Encoding institutional memory

Another overlooked aspect of context is institutional knowledge.

If a company has already been reviewed and marked non-investable in the CRM, that matters. If it was evaluated recently, resurfacing it again adds little value. Context engineering encodes these realities directly into the workflow: don’t show me what we’ve already seen, don’t revisit decisions without new signal, respect prior conclusions unless conditions change.

Without this layer, LLMs will happily rediscover the same companies over and over again, technically “new,” but operationally useless.

Rubbish in, rubbish out…at the token level

All of this comes back to a simple principle: rubbish in, rubbish out.

LLMs reason over tokens. If you overload them with loosely relevant data, conflicting timeframes, or redundant information, you increase the likelihood of confusion. Controlling tokens isn’t just about efficiency or cost, it’s about analytical clarity.

Context engineering forces discipline. It ensures that only the most relevant, highest-confidence information is passed to the model, in a structure it can reason over effectively. The goal is not more data, but better data.

Practical use cases: from noise to signal

One practical example is generating LLM-friendly company profiles. Instead of asking a model to synthesize raw data from dozens of sources, firms can provide a normalized, thesis-aligned profile that captures what actually matters for an initial investment decision.

This is especially important when searching for net-new opportunities. Deal sourcing is inherently a haystack problem - but without context, an LLM will surface a lot of useless needles. Context engineering dramatically narrows the search space so that “net new” actually means new and relevant.

Predictability that enables trust and accelerates user adoption

When context is properly engineered, AI becomes predictable. The same inputs produce consistent outputs.
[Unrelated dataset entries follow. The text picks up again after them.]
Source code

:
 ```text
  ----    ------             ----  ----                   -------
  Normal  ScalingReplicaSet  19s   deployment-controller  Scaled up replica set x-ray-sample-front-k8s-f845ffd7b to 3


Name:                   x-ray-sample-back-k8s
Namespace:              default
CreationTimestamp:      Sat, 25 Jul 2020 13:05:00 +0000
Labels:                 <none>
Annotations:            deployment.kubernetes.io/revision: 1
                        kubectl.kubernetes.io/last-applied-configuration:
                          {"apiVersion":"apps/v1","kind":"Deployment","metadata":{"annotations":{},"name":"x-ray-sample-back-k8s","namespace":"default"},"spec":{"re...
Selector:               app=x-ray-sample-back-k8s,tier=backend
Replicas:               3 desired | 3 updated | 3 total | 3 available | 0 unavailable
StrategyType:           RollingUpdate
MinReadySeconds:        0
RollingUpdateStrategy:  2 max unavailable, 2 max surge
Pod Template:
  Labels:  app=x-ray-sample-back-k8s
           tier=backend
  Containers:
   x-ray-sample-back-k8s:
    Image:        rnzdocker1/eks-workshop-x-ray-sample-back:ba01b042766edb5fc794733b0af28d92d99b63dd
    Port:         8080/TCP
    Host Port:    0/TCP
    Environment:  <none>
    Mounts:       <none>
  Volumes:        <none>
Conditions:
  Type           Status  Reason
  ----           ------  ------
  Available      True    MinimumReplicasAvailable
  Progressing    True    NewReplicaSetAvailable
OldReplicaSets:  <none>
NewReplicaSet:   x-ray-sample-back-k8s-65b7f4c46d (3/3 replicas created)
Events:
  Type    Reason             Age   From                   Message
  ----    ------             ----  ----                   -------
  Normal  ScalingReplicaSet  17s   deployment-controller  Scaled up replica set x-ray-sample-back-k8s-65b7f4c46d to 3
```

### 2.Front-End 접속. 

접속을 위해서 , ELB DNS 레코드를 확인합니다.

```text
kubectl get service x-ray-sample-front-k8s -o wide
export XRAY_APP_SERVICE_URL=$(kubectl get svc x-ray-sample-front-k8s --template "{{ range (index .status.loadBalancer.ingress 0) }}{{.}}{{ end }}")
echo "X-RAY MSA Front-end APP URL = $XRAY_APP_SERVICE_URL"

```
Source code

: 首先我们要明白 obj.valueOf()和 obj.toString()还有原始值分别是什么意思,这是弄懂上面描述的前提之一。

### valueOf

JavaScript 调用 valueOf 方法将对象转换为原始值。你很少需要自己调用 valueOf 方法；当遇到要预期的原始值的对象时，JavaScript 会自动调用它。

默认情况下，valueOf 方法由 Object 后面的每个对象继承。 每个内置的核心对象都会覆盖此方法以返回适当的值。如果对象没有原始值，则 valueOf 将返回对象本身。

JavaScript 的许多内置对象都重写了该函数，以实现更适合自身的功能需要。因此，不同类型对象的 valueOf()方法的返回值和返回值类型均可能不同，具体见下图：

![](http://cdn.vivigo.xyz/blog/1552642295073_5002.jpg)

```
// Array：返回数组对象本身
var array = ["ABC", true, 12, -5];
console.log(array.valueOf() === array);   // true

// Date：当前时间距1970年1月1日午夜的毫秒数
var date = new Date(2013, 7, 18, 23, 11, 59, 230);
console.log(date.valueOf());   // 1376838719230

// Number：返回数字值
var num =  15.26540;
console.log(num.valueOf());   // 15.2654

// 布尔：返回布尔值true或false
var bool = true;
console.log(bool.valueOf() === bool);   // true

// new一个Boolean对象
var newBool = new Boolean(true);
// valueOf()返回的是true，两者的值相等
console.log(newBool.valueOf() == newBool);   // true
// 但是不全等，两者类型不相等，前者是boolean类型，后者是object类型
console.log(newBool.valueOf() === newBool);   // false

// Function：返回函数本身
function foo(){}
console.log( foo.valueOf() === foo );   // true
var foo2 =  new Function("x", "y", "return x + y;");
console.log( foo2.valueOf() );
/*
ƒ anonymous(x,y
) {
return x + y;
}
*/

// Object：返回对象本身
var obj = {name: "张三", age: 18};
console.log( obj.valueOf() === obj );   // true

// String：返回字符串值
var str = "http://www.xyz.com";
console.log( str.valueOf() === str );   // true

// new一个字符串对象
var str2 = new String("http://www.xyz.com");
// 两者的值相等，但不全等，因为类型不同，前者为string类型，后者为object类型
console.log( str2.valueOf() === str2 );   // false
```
The process can be repeated, audited, and trusted.

Ultimately, that’s what deal teams want: all the relevant information at a glance, presented clearly enough to make a confident yes-or-no decision. Not a black box, not a novelty, but a reliable system.

The future of AI in private equity won’t be defined by who uses the biggest model. It will be defined by who asks and answers the right question first: what data are we passing to the model?